Any image found in the entries is to be skipped; the rest is returned word for word.

Start of Records supplied

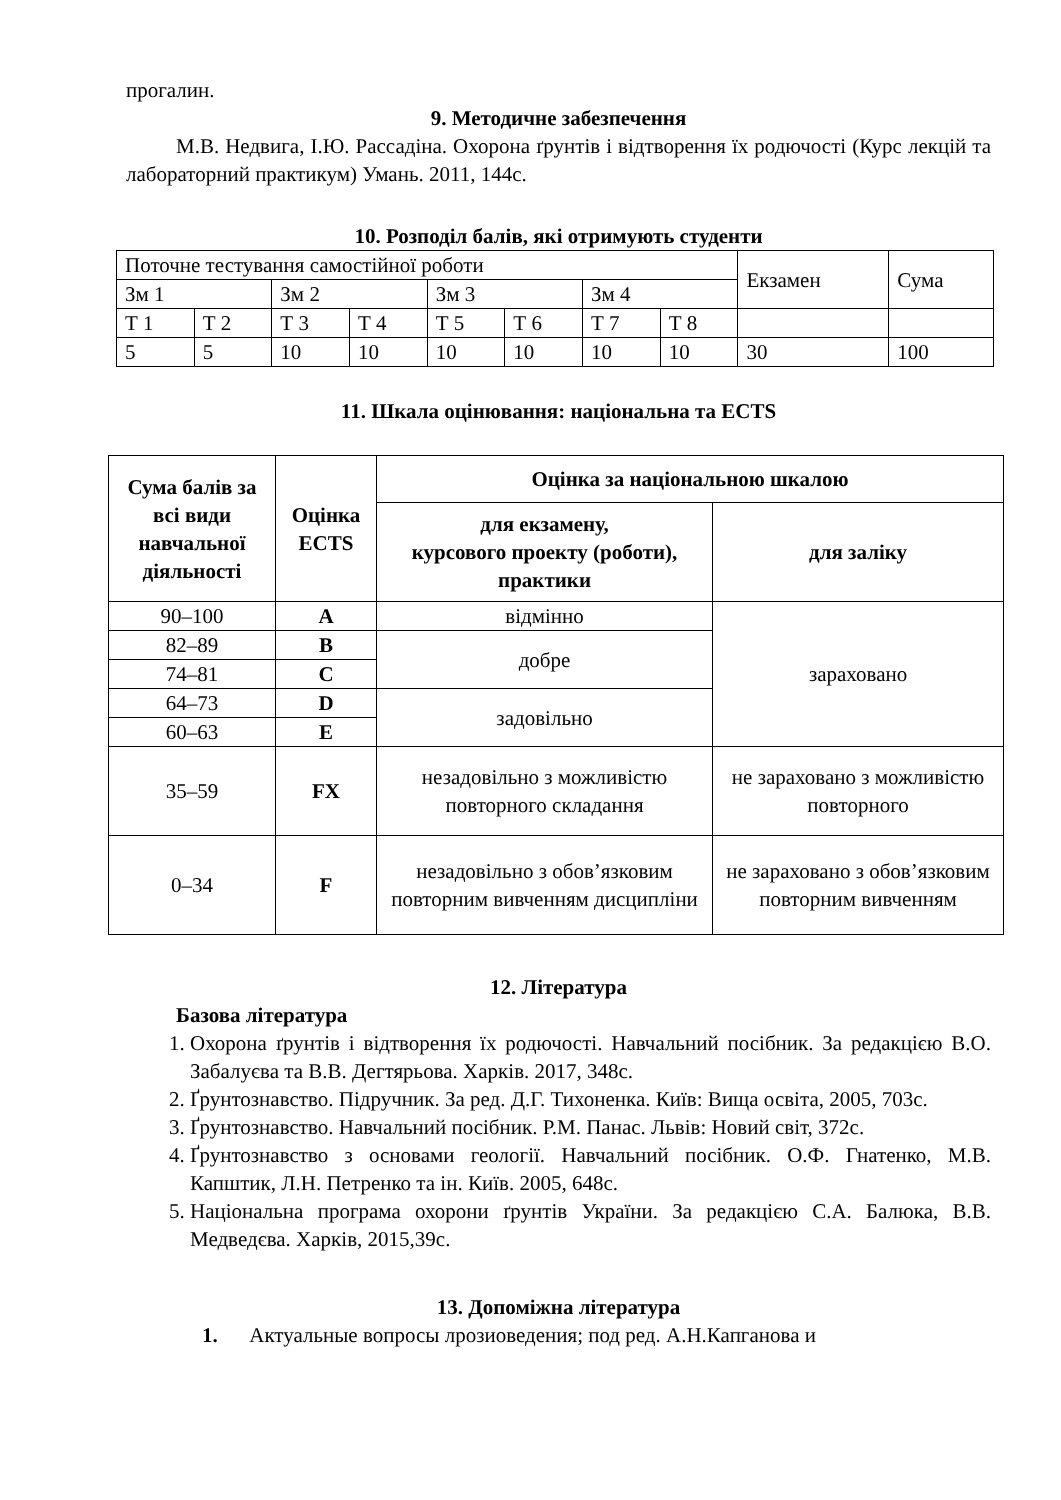прогалин.
9. Методичне забезпечення
М.В. Недвига, І.Ю. Рассадіна. Охорона ґрунтів і відтворення їх родючості (Курс лекцій та лабораторний практикум) Умань. 2011, 144с.
10. Розподіл балів, які отримують студенти
| Поточне тестування самостійної роботи | | | | | | | | Екзамен | Сума |
| Зм 1 | | Зм 2 | | Зм 3 | | Зм 4 | | | |
| Т 1 | Т 2 | Т 3 | Т 4 | Т 5 | Т 6 | Т 7 | Т 8 | | |
| 5 | 5 | 10 | 10 | 10 | 10 | 10 | 10 | 30 | 100 |
11. Шкала оцінювання: національна та ECTS
| Сума балів за всі види навчальної діяльності | Оцінка ECTS | Оцінка за національною шкалою | |
| --- | --- | --- | --- |
| | | для екзамену, курсового проекту (роботи), практики | для заліку |
| 90–100 | A | відмінно | зараховано |
| 82–89 | B | добре | |
| 74–81 | C | | |
| 64–73 | D | задовільно | |
| 60–63 | E | | |
| 35–59 | FX | незадовільно з можливістю повторного складання | не зараховано з можливістю повторного |
| 0–34 | F | незадовільно з обов’язковим повторним вивченням дисципліни | не зараховано з обов’язковим повторним вивченням |
12. Література
Базова література
1. Охорона ґрунтів і відтворення їх родючості. Навчальний посібник. За редакцією В.О. Забалуєва та В.В. Дегтярьова. Харків. 2017, 348с.
2. Ґрунтознавство. Підручник. За ред. Д.Г. Тихоненка. Київ: Вища освіта, 2005, 703с.
3. Ґрунтознавство. Навчальний посібник. Р.М. Панас. Львів: Новий світ, 372с.
4. Ґрунтознавство з основами геології. Навчальний посібник. О.Ф. Гнатенко, М.В. Капштик, Л.Н. Петренко та ін. Київ. 2005, 648с.
5. Національна програма охорони ґрунтів України. За редакцією С.А. Балюка, В.В. Медведєва. Харків, 2015,39с.
13. Допоміжна література
1. Актуальные вопросы лрозиоведения; под ред. А.Н.Капганова и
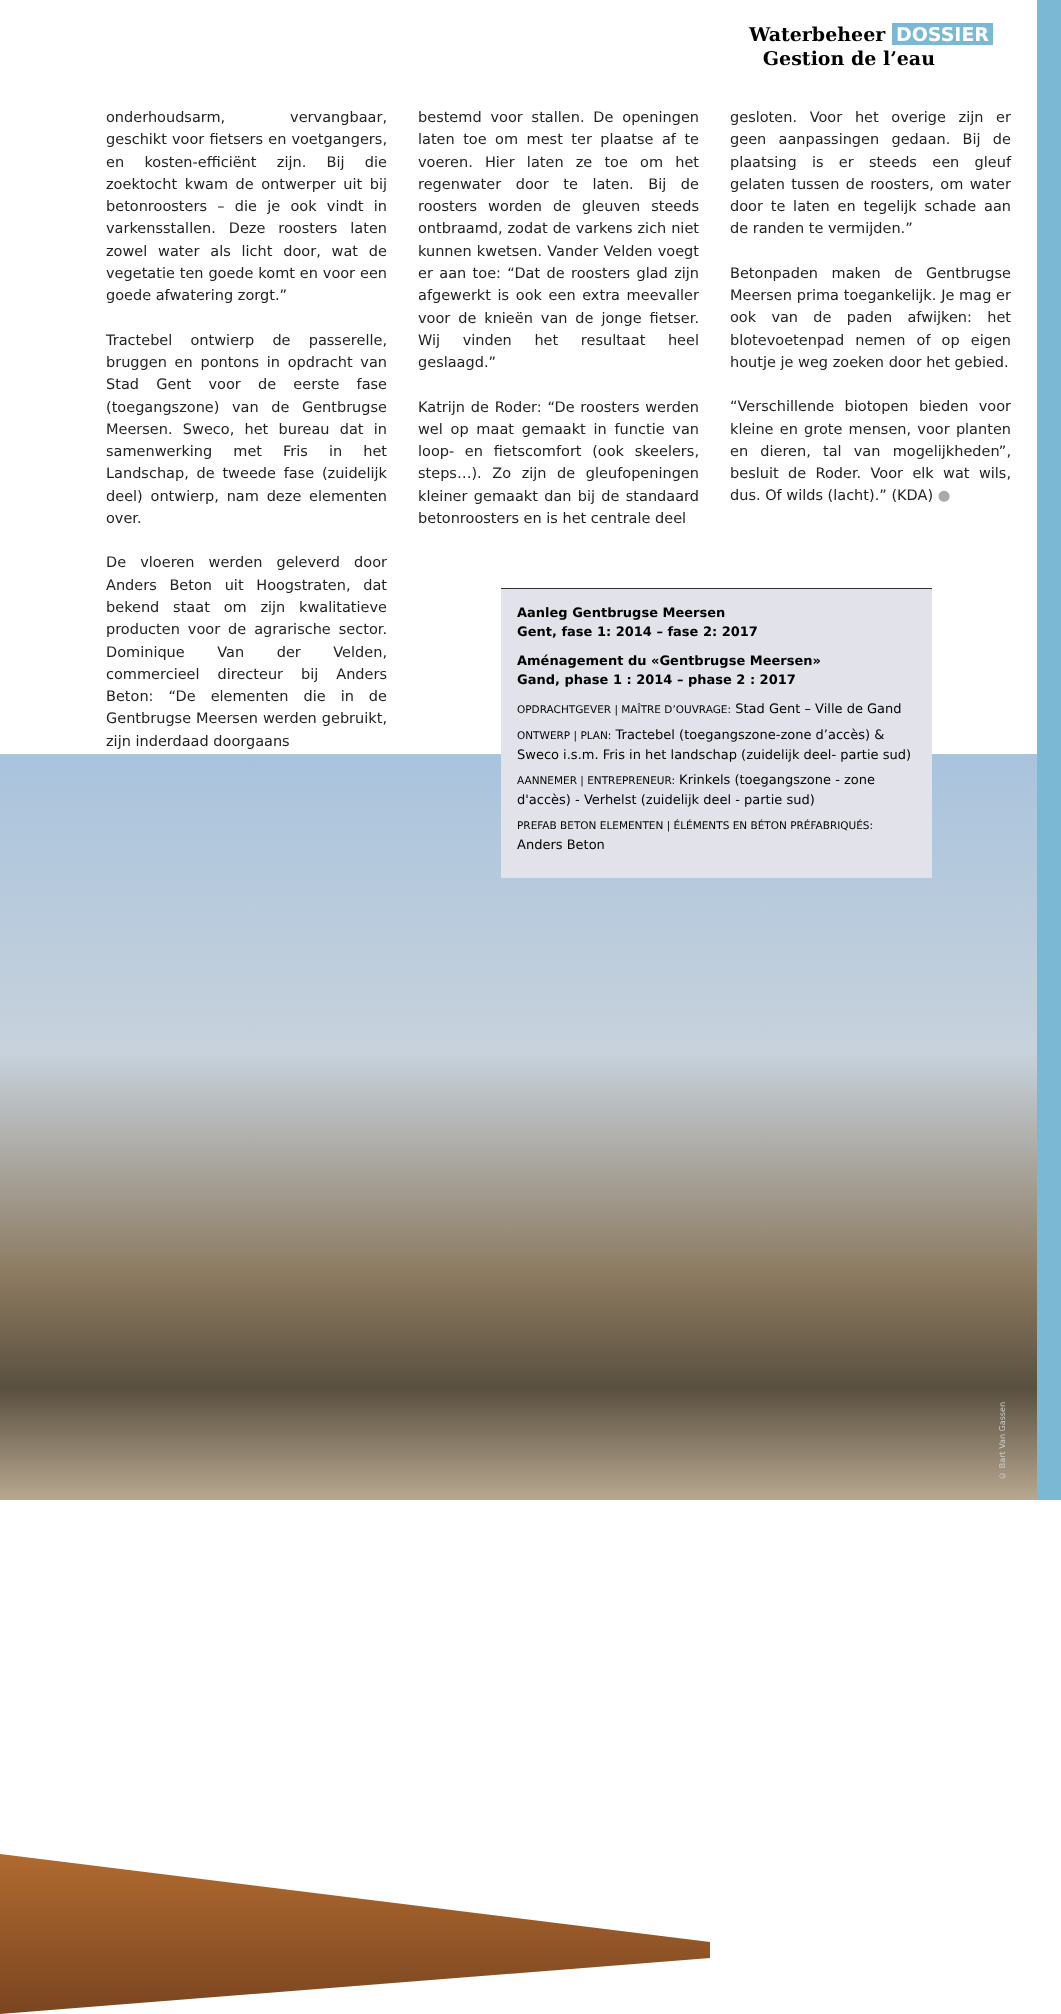Waterbeheer DOSSIER
Gestion de l’eau
onderhoudsarm, vervangbaar, geschikt voor fietsers en voetgangers, en kosten-efficiënt zijn. Bij die zoektocht kwam de ontwerper uit bij betonroosters – die je ook vindt in varkensstallen. Deze roosters laten zowel water als licht door, wat de vegetatie ten goede komt en voor een goede afwatering zorgt.”
Tractebel ontwierp de passerelle, bruggen en pontons in opdracht van Stad Gent voor de eerste fase (toegangszone) van de Gentbrugse Meersen. Sweco, het bureau dat in samenwerking met Fris in het Landschap, de tweede fase (zuidelijk deel) ontwierp, nam deze elementen over.
De vloeren werden geleverd door Anders Beton uit Hoogstraten, dat bekend staat om zijn kwalitatieve producten voor de agrarische sector. Dominique Van der Velden, commercieel directeur bij Anders Beton: “De elementen die in de Gentbrugse Meersen werden gebruikt, zijn inderdaad doorgaans
bestemd voor stallen. De openingen laten toe om mest ter plaatse af te voeren. Hier laten ze toe om het regenwater door te laten. Bij de roosters worden de gleuven steeds ontbraamd, zodat de varkens zich niet kunnen kwetsen. Vander Velden voegt er aan toe: “Dat de roosters glad zijn afgewerkt is ook een extra meevaller voor de knieën van de jonge fietser. Wij vinden het resultaat heel geslaagd.”
Katrijn de Roder: “De roosters werden wel op maat gemaakt in functie van loop- en fietscomfort (ook skeelers, steps…). Zo zijn de gleufopeningen kleiner gemaakt dan bij de standaard betonroosters en is het centrale deel
gesloten. Voor het overige zijn er geen aanpassingen gedaan. Bij de plaatsing is er steeds een gleuf gelaten tussen de roosters, om water door te laten en tegelijk schade aan de randen te vermijden.”
Betonpaden maken de Gentbrugse Meersen prima toegankelijk. Je mag er ook van de paden afwijken: het blotevoetenpad nemen of op eigen houtje je weg zoeken door het gebied.
“Verschillende biotopen bieden voor kleine en grote mensen, voor planten en dieren, tal van mogelijkheden”, besluit de Roder. Voor elk wat wils, dus. Of wilds (lacht).” (KDA) ●
© Bart Van Gassen
Aanleg Gentbrugse Meersen
Gent, fase 1: 2014 – fase 2: 2017
Aménagement du «Gentbrugse Meersen»
Gand, phase 1 : 2014 – phase 2 : 2017
OPDRACHTGEVER | MAÎTRE D’OUVRAGE: Stad Gent – Ville de Gand
ONTWERP | PLAN: Tractebel (toegangszone-zone d’accès) & Sweco i.s.m. Fris in het landschap (zuidelijk deel- partie sud)
AANNEMER | ENTREPRENEUR: Krinkels (toegangszone - zone d'accès) - Verhelst (zuidelijk deel - partie sud)
PREFAB BETON ELEMENTEN | ÉLÉMENTS EN BÉTON PRÉFABRIQUÉS:
Anders Beton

End of Records supplied

Final answer
прогалин.
9. Методичне забезпечення
М.В. Недвига, І.Ю. Рассадіна. Охорона ґрунтів і відтворення їх родючості (Курс лекцій та лабораторний практикум) Умань. 2011, 144с.
10. Розподіл балів, які отримують студенти
| Поточне тестування самостійної роботи | | | | | | | | Екзамен | Сума |
| Зм 1 | | Зм 2 | | Зм 3 | | Зм 4 | | | |
| Т 1 | Т 2 | Т 3 | Т 4 | Т 5 | Т 6 | Т 7 | Т 8 | | |
| 5 | 5 | 10 | 10 | 10 | 10 | 10 | 10 | 30 | 100 |
11. Шкала оцінювання: національна та ECTS
| Сума балів за всі види навчальної діяльності | Оцінка ECTS | Оцінка за національною шкалою | |
| --- | --- | --- | --- |
| | | для екзамену, курсового проекту (роботи), практики | для заліку |
| 90–100 | A | відмінно | зараховано |
| 82–89 | B | добре | |
| 74–81 | C | | |
| 64–73 | D | задовільно | |
| 60–63 | E | | |
| 35–59 | FX | незадовільно з можливістю повторного складання | не зараховано з можливістю повторного |
| 0–34 | F | незадовільно з обов’язковим повторним вивченням дисципліни | не зараховано з обов’язковим повторним вивченням |
12. Література
Базова література
1. Охорона ґрунтів і відтворення їх родючості. Навчальний посібник. За редакцією В.О. Забалуєва та В.В. Дегтярьова. Харків. 2017, 348с.
2. Ґрунтознавство. Підручник. За ред. Д.Г. Тихоненка. Київ: Вища освіта, 2005, 703с.
3. Ґрунтознавство. Навчальний посібник. Р.М. Панас. Львів: Новий світ, 372с.
4. Ґрунтознавство з основами геології. Навчальний посібник. О.Ф. Гнатенко, М.В. Капштик, Л.Н. Петренко та ін. Київ. 2005, 648с.
5. Національна програма охорони ґрунтів України. За редакцією С.А. Балюка, В.В. Медведєва. Харків, 2015,39с.
13. Допоміжна література
1. Актуальные вопросы лрозиоведения; под ред. А.Н.Капганова и
Waterbeheer DOSSIER
Gestion de l’eau
onderhoudsarm, vervangbaar, geschikt voor fietsers en voetgangers, en kosten-efficiënt zijn. Bij die zoektocht kwam de ontwerper uit bij betonroosters – die je ook vindt in varkensstallen. Deze roosters laten zowel water als licht door, wat de vegetatie ten goede komt en voor een goede afwatering zorgt.”
Tractebel ontwierp de passerelle, bruggen en pontons in opdracht van Stad Gent voor de eerste fase (toegangszone) van de Gentbrugse Meersen. Sweco, het bureau dat in samenwerking met Fris in het Landschap, de tweede fase (zuidelijk deel) ontwierp, nam deze elementen over.
De vloeren werden geleverd door Anders Beton uit Hoogstraten, dat bekend staat om zijn kwalitatieve producten voor de agrarische sector. Dominique Van der Velden, commercieel directeur bij Anders Beton: “De elementen die in de Gentbrugse Meersen werden gebruikt, zijn inderdaad doorgaans
bestemd voor stallen. De openingen laten toe om mest ter plaatse af te voeren. Hier laten ze toe om het regenwater door te laten. Bij de roosters worden de gleuven steeds ontbraamd, zodat de varkens zich niet kunnen kwetsen. Vander Velden voegt er aan toe: “Dat de roosters glad zijn afgewerkt is ook een extra meevaller voor de knieën van de jonge fietser. Wij vinden het resultaat heel geslaagd.”
Katrijn de Roder: “De roosters werden wel op maat gemaakt in functie van loop- en fietscomfort (ook skeelers, steps…). Zo zijn de gleufopeningen kleiner gemaakt dan bij de standaard betonroosters en is het centrale deel
gesloten. Voor het overige zijn er geen aanpassingen gedaan. Bij de plaatsing is er steeds een gleuf gelaten tussen de roosters, om water door te laten en tegelijk schade aan de randen te vermijden.”
Betonpaden maken de Gentbrugse Meersen prima toegankelijk. Je mag er ook van de paden afwijken: het blotevoetenpad nemen of op eigen houtje je weg zoeken door het gebied.
“Verschillende biotopen bieden voor kleine en grote mensen, voor planten en dieren, tal van mogelijkheden”, besluit de Roder. Voor elk wat wils, dus. Of wilds (lacht).” (KDA) ●
© Bart Van Gassen
Aanleg Gentbrugse Meersen
Gent, fase 1: 2014 – fase 2: 2017
Aménagement du «Gentbrugse Meersen»
Gand, phase 1 : 2014 – phase 2 : 2017
OPDRACHTGEVER | MAÎTRE D’OUVRAGE: Stad Gent – Ville de Gand
ONTWERP | PLAN: Tractebel (toegangszone-zone d’accès) & Sweco i.s.m. Fris in het landschap (zuidelijk deel- partie sud)
AANNEMER | ENTREPRENEUR: Krinkels (toegangszone - zone d'accès) - Verhelst (zuidelijk deel - partie sud)
PREFAB BETON ELEMENTEN | ÉLÉMENTS EN BÉTON PRÉFABRIQUÉS:
Anders Beton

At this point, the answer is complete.